11C’est face à ce dilemme que Blanchot propose une solution qu’il a formulée en plusieurs occasions et qui exprime me semble-t-il la profonde originalité de sa pensée :
c’est pourquoi il faut toujours qu’il y ait deux langages ou deux exigences, l’une dialectique, l’autre non-dialectique, l’une où la négativité est la tâche, l’autre où le neutre tranche sur l’être et le non-être, de même qu’il faudrait à la fois être le sujet libre et parlant et disparaître comme le patient-passif que traverse le mourir et qui ne se montre pas7.
12Cette « double parole » pose certes un défi à la pensée, dans la mesure où elle déborde toutes les structures par lesquelles celle-ci chercherait à la contenir, et d’abord celle de l’éthique, qui succombe elle aussi à la « folie inévitable8 » de cette parole.
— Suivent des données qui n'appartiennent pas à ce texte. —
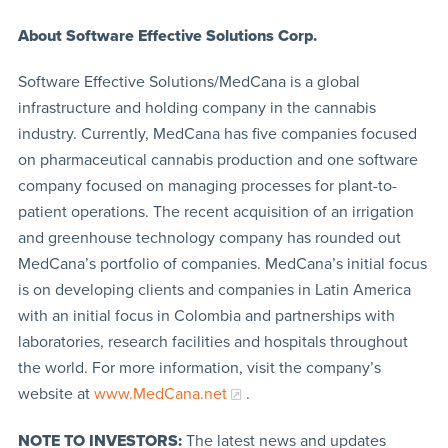
About Software Effective Solutions Corp.
Software Effective Solutions/MedCana is a global
infrastructure and holding company in the cannabis
industry. Currently, MedCana has five companies focused
on pharmaceutical cannabis production and one software
company focused on managing processes for plant-to-
patient operations. The recent acquisition of an irrigation
and greenhouse technology company has rounded out
MedCana’s portfolio of companies. MedCana’s initial focus
is on developing clients and companies in Latin America
with an initial focus in Colombia and partnerships with
laboratories, research facilities and hospitals throughout
the world. For more information, visit the company’s
website at
www.MedCana.net
.
NOTE TO INVESTORS:
The latest news and updates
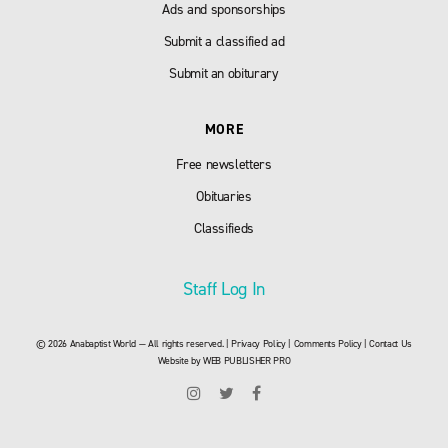
Ads and sponsorships
Submit a classified ad
Submit an obiturary
MORE
Free newsletters
Obituaries
Classifieds
Staff Log In
© 2026 Anabaptist World — All rights reserved. |
Privacy Policy
|
Comments Policy
|
Contact Us
Website by
WEB PUBLISHER PRO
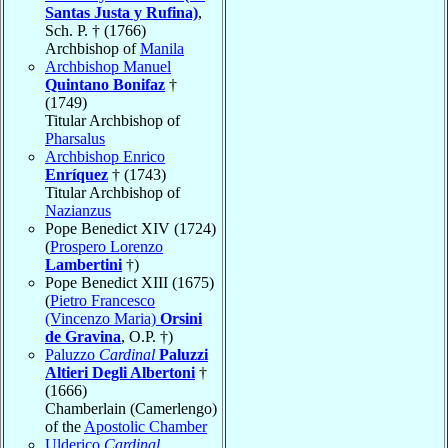
Santas Justa y Rufina)
,
Sch. P. † (1766)
Archbishop of
Manila
Archbishop Manuel
Quintano Bonifaz
†
(1749)
Titular Archbishop of
Pharsalus
Archbishop Enrico
Enríquez
† (1743)
Titular Archbishop of
Nazianzus
Pope Benedict XIV (1724)
(
Prospero Lorenzo
Lambertini
†)
Pope Benedict XIII (1675)
(
Pietro Francesco
(Vincenzo Maria)
Orsini
de Gravina
, O.P. †)
Paluzzo
Cardinal
Paluzzi
Altieri Degli Albertoni
†
(1666)
Chamberlain (Camerlengo)
of the
Apostolic Chamber
Ulderico
Cardinal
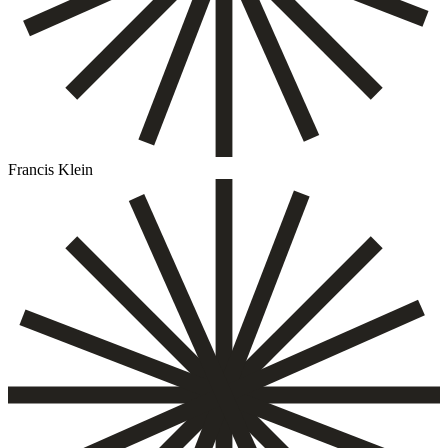
Francis Klein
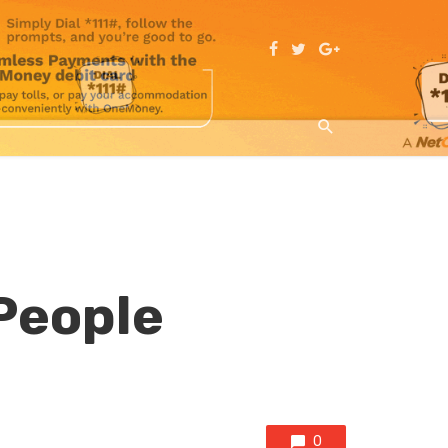
People
0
Mais sous le nom levinassien de responsabilité, « tranchant sur notre raison et sans toutefois nous livrer aux facilités d’un irrationnel », cette « double parole » fait signe chez Blanchot vers « une langue jamais écrite, mais toujours à prescrire »9, seule à l’avenir à se montrer à la hauteur de la condition désastreuse du monde humain. Que cette langue doive continuellement se ressourcer pour Blanchot dans les traditions de pensée du judaïsme, il revient à l’étude de Gisèle Berkman d’en rendre lisible l’hypothèse.